— Assigned task A —
In the carwash passage, why does the narrator usually get a discount at the carwash?
— Assigned task B —
List every item the narrator recalls shunting from one place to another in past jobs, as named in the carwash passage.
— Assigned task C —
Resume the carwash passage after its final sentence and write a few more paragraphs in the same voice.

** Source passage follows **

We usually get a discount at this carwash because my wife taught their son English. They were here washing cars because they’d be dead back there, along with all their race. I sat in an old green velour armchair with my complimentary coffee and watched them shout at each other over the sound of the high pressure water guns and industrial vacuum cleaners while the matriarch opened the drinks fridge door to cool herself.

I had brought Pessoa with me, to while away the wait, and he said, “I am having one of those days in which I never had a future…” There is the father spraying liquid soap – it’s his business, it’s doing well, everyone plays their part, his wife up-sells and makes coffee, his son works hard on the hoses, friends and relatives will always find a job here if ever they need one. It’s down to him that every one is fed and housed and educated. He knows success. There is the young man, a silver necklace and Adidas track pants, and I remember doing jobs like that, shunting one unit from here to there in the same routine – junk mail, flowers, phone calls, planks, pizzas. These lives must be more complicated than I can guess but I know he knows there’s more to life than this. I wondered if he knew or cared about the poetry from ancient central Asia, full of horses, wisdom and women made of precious stones.

** End of Source passage **
** Excerpted data follows **

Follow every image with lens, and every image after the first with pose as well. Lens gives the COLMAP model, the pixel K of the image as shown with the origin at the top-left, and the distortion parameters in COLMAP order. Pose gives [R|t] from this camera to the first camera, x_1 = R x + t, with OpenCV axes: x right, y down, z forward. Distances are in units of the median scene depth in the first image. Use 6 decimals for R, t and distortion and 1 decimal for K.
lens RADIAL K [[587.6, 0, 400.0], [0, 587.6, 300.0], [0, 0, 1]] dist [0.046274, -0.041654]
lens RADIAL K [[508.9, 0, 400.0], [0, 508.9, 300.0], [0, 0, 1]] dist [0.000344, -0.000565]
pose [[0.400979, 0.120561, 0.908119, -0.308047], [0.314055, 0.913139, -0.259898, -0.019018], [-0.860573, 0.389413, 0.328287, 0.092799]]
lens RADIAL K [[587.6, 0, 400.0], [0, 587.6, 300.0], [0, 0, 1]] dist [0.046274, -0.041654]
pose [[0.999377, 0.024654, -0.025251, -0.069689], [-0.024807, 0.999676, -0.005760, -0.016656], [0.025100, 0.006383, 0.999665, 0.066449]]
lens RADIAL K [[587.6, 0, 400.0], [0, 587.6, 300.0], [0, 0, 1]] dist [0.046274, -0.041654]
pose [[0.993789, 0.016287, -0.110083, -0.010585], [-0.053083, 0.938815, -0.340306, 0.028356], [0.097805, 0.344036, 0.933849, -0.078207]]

** End of Excerpted data **
** Excerpted data follows **

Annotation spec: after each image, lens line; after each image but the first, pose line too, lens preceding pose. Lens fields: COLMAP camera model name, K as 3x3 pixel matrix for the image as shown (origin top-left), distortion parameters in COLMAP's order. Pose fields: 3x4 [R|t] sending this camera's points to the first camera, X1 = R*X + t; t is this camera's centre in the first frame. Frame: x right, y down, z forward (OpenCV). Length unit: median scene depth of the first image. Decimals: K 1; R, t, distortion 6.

** End of Excerpted data **

— Answer space A —
Because the narrator's wife taught their son English.

— Answer space B —
Junk mail, flowers, phone calls, planks, pizzas

— Answer space C —
Pessoa said, “There are ships sailing to many ports, but not a single one goes where life is not painful; nor is there any port of call where it is possible to forget.” Fernando Pessoa, writing his letter in Lisbon, poised at the extremity of Europe, the port that opens out indefinitely to everywhere in the world, to Africa, Asia, America. A country simply named for its ancient port. A country where there is a word for a sad longing in memory of someone long absent, saudade.

In some other land
you played with sunlight
and waved a blade of grass.
You carried snow to the mountains
and lifted a seagull’s wing.
For centuries you sailed ships and sunk them.
What word were you
when you passed my love’s lips?

When her sailor leaves he says she is his shore.
Every day she waits alone with all his words,
she loses him to the sea again,
or maybe to a whore.
On the day he comes ashore
the only thing she can trust is his lust.
In time she waits for him to sail again
and his words, they speak no more.

Pessoa, you may be having one of those days where a thousand ports are a thousand pains, but love still finds its thousand forms waiting in a carwash.